● **EXCERPTED PASSAGE**:
+++
I may add that for income-tax purposes, the treatment will have to be in accordance with the Income Computation and Disclosure Standard VII dealing with Government Grants.  According to the said Standard, the Government Grants relating to depreciable fixed assets shall be deducted from the actual cost of the asset concerned or from the written down value of the block of assets to which asset concerned or assets belonged to. The Grants against working capital will be treated as income of the period for which it is receivable.

Section 2(24) (xviii) of the Income-tax Act, 1961 (The Act) would not apply to the above case as the subsidy against building and machinery will be deducted from the cost of the related assets and therefore, would be excluded as per the provisions of Explanation 10 to Sub-section (1) of Section 43 of the Act.  Further, the subsidy has not been given for the purposes of corpus to the institutions specified in the said clause and therefore the above section is not applicable to the grants received in respect of fixed assets. The amount of grant received against working capital should be taxable under Section 28(iv) of the Act.

Q. My father bought an agricultural land in 1980 which has come within municipal limit now. He sold his land in March 2017 and bought NHAI bonds too. But still he is left with some money and wants to do some business (not interested in buying agricultural land) and spend some money on home as well as on his two two children. Please advise (a) Whether capital gains tax applicable to him is of 1981 or he can adopt the base year of 2001?  (b) Can he gift some money (in case yes, up to what amount) to his unmarried daughter or her wife or his son (me)? (c) Can he also sell some of his ancestral land and what will be the base year for that land?                                         —amar teja

A. a) The agricultural land having been sold in March 2017, your father has an option to adopt fair market value as on 1.4.81. The amendment with regard to change in base year is applicable for assessment year 2018-19 which would cover the period from April 2017 to March 2018 and onwards.

b) Your father can gift any amount to his children. There is no taxability with regard to the amount so gifted either in the hands of a donor or in the hands of a donee. However, any gift to his wife would not involve any tax, but any income earned on such gifted amount would be clubbed with the income of your father.

c) In case your father sells his ancestral land after March 2017, the applicable date for adoption of fair market value would be 1.4.2001.

Q.Our father was allotted a house (91-E, Hussainpura (West), Gali No.2, Amritsar) in lieu of the property left in Pakistan, after migration.  He died on 28.07.1979.  We are two brothers, a widow of the third brother and four sisters. But none of us has sales deed exhibiting the occupant of this house. However, the following documents give support to our contention of our late father being the owner of the house under discussion:

1. Death certificate of our father (27.8.1979)

2. Property tax of the house showing occupant being my father.

3. Antkal certificate of neighbour in House No. 91-F showing location of our House No. 91-E/13 in the East.
+++
● **ACTIVITY LIST**:
**A.** In the tax-advice passage, how are grants received against working capital to be treated under Income Computation and Disclosure Standard VII?
**B.** Write out the tax-advice passage from "I may add that" to "it is receivable.", word for word.
+++
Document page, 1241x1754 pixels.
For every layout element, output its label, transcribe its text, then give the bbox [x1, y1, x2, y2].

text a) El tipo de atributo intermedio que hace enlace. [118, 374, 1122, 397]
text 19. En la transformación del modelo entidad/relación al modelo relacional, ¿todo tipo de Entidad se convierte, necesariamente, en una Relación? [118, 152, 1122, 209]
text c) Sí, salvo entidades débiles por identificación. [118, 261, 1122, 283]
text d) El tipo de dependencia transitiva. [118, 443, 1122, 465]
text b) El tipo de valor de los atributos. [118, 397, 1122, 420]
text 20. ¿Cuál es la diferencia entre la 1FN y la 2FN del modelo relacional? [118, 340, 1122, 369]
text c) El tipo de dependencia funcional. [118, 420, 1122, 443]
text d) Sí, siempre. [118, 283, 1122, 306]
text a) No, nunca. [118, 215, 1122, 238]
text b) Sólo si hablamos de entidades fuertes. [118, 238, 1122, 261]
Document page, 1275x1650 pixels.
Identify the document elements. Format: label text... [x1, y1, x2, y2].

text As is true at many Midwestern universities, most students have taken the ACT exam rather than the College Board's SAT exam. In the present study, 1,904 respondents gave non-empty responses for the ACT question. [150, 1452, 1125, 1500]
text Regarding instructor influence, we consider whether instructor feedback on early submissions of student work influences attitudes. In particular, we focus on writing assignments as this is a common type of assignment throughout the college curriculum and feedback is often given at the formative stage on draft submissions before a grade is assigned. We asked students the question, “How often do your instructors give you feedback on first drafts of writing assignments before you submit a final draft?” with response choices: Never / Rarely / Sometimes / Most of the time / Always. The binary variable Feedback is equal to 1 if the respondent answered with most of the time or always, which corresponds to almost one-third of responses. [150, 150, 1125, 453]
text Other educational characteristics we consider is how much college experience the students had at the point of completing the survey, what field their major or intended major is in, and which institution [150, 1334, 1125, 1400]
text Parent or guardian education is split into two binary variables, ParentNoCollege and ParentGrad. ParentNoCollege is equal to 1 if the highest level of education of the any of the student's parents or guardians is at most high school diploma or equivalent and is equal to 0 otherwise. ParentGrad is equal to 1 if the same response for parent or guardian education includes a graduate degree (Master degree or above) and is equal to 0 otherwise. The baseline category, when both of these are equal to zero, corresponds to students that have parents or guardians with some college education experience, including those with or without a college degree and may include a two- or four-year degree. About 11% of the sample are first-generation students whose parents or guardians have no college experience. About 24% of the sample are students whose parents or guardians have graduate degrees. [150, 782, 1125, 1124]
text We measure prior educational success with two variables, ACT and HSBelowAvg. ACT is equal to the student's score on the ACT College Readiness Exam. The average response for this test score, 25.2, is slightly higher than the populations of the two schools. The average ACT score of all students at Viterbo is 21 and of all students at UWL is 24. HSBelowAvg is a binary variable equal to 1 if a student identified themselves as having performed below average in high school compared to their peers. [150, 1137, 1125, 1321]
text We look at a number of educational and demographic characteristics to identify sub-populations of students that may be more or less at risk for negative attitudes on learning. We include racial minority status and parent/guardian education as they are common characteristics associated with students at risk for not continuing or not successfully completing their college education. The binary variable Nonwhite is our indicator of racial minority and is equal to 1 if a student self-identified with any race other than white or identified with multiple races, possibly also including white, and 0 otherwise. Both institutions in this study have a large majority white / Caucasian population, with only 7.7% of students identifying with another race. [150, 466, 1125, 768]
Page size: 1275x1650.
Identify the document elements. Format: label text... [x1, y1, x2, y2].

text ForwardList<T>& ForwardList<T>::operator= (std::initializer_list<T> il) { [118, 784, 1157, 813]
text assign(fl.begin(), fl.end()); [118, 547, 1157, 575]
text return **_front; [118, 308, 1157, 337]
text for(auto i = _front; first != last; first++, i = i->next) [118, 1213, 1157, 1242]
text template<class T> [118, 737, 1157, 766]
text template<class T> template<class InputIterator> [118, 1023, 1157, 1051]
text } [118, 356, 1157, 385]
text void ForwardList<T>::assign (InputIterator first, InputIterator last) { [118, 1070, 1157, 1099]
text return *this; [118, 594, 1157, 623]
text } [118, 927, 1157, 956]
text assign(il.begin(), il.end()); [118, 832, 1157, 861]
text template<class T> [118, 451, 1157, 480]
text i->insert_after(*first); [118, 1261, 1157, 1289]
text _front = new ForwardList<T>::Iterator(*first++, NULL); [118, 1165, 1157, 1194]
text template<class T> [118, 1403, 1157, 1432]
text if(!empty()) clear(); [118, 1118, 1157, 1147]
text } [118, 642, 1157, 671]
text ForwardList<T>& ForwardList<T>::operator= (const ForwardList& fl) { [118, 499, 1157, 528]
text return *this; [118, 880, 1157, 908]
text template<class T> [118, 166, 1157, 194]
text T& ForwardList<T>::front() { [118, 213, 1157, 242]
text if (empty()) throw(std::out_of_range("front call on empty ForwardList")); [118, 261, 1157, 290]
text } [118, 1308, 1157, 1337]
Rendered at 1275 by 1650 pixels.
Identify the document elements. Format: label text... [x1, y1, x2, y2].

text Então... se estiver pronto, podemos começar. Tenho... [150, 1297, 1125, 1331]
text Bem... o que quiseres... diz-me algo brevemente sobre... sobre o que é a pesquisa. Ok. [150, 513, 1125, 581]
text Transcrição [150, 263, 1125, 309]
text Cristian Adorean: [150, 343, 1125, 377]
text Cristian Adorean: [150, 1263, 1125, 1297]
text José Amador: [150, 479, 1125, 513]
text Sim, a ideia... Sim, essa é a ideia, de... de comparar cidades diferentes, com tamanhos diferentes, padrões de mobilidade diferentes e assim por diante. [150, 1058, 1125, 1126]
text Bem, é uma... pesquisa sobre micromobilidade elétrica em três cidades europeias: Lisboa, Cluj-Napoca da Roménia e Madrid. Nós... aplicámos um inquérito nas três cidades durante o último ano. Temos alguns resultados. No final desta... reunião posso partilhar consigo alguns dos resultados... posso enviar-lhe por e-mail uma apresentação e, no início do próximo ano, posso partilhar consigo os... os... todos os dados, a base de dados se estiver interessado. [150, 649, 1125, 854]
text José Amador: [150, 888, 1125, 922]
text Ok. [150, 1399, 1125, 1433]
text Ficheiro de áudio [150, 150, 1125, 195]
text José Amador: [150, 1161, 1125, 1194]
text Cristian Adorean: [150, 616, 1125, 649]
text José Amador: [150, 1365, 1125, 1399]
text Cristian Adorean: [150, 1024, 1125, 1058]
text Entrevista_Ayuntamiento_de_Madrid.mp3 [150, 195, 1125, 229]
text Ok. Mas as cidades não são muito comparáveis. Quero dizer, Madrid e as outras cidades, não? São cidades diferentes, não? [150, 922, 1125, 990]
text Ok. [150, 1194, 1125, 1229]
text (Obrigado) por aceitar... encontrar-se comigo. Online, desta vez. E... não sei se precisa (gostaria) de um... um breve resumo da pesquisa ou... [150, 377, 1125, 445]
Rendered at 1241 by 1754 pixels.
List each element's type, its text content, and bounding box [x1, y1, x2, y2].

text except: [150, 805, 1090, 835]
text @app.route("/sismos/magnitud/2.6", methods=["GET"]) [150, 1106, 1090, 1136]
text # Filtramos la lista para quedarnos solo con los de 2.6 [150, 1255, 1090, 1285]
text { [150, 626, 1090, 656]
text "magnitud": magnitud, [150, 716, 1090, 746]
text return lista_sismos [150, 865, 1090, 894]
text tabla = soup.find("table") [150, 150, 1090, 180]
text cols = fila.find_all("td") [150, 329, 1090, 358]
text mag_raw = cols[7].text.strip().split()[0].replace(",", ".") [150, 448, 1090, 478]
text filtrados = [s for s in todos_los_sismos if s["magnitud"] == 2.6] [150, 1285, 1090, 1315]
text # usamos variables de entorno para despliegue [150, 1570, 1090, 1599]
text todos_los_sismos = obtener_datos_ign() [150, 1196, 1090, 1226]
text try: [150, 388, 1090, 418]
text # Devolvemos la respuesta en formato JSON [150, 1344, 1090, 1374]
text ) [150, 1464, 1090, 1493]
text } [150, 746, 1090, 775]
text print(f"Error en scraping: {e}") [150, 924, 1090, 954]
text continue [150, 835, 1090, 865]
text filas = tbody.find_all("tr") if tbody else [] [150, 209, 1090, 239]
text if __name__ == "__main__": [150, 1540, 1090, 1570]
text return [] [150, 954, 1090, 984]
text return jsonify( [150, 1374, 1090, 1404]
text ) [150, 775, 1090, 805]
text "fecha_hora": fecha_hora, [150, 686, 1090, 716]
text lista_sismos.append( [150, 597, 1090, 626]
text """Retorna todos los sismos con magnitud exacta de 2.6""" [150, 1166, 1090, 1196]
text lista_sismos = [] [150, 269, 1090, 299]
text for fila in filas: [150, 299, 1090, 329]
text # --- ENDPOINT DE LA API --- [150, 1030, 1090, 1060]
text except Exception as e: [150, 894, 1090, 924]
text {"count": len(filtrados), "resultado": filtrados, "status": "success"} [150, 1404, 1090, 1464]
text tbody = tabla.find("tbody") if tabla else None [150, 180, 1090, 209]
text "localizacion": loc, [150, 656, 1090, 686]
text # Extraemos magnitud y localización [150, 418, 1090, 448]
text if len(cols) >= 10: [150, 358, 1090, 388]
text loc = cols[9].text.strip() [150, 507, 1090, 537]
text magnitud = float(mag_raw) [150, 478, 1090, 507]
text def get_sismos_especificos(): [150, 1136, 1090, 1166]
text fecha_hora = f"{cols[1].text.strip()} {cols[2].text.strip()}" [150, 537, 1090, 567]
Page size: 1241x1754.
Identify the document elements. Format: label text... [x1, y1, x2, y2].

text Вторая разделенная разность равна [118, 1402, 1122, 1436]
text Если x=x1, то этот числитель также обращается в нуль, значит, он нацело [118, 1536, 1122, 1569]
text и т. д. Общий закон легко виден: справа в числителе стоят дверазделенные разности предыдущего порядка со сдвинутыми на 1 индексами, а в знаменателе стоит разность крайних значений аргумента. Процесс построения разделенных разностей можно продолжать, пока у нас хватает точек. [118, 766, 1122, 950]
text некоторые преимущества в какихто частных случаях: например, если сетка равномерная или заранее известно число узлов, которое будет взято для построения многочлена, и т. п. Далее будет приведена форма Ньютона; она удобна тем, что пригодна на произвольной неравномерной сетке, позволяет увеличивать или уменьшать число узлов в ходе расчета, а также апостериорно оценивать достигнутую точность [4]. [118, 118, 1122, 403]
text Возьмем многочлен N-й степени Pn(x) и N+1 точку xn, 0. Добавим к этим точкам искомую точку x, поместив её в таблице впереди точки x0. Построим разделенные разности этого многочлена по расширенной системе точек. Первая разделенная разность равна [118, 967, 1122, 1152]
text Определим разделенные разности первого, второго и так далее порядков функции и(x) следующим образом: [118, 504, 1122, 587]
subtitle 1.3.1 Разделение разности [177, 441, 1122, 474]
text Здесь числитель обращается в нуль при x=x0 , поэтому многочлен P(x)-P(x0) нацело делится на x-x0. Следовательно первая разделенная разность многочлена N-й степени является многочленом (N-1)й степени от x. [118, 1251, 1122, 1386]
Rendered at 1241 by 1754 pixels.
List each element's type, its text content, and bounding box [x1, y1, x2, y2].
+++
● **ANSWERS**:
**A.** They are treated as income of the period for which they are receivable.

**B.**
I may add that for income-tax purposes, the treatment will have to be in accordance with the Income Computation and Disclosure Standard VII dealing with Government Grants.  According to the said Standard, the Government Grants relating to depreciable fixed assets shall be deducted from the actual cost of the asset concerned or from the written down value of the block of assets to which asset concerned or assets belonged to. The Grants against working capital will be treated as income of the period for which it is receivable.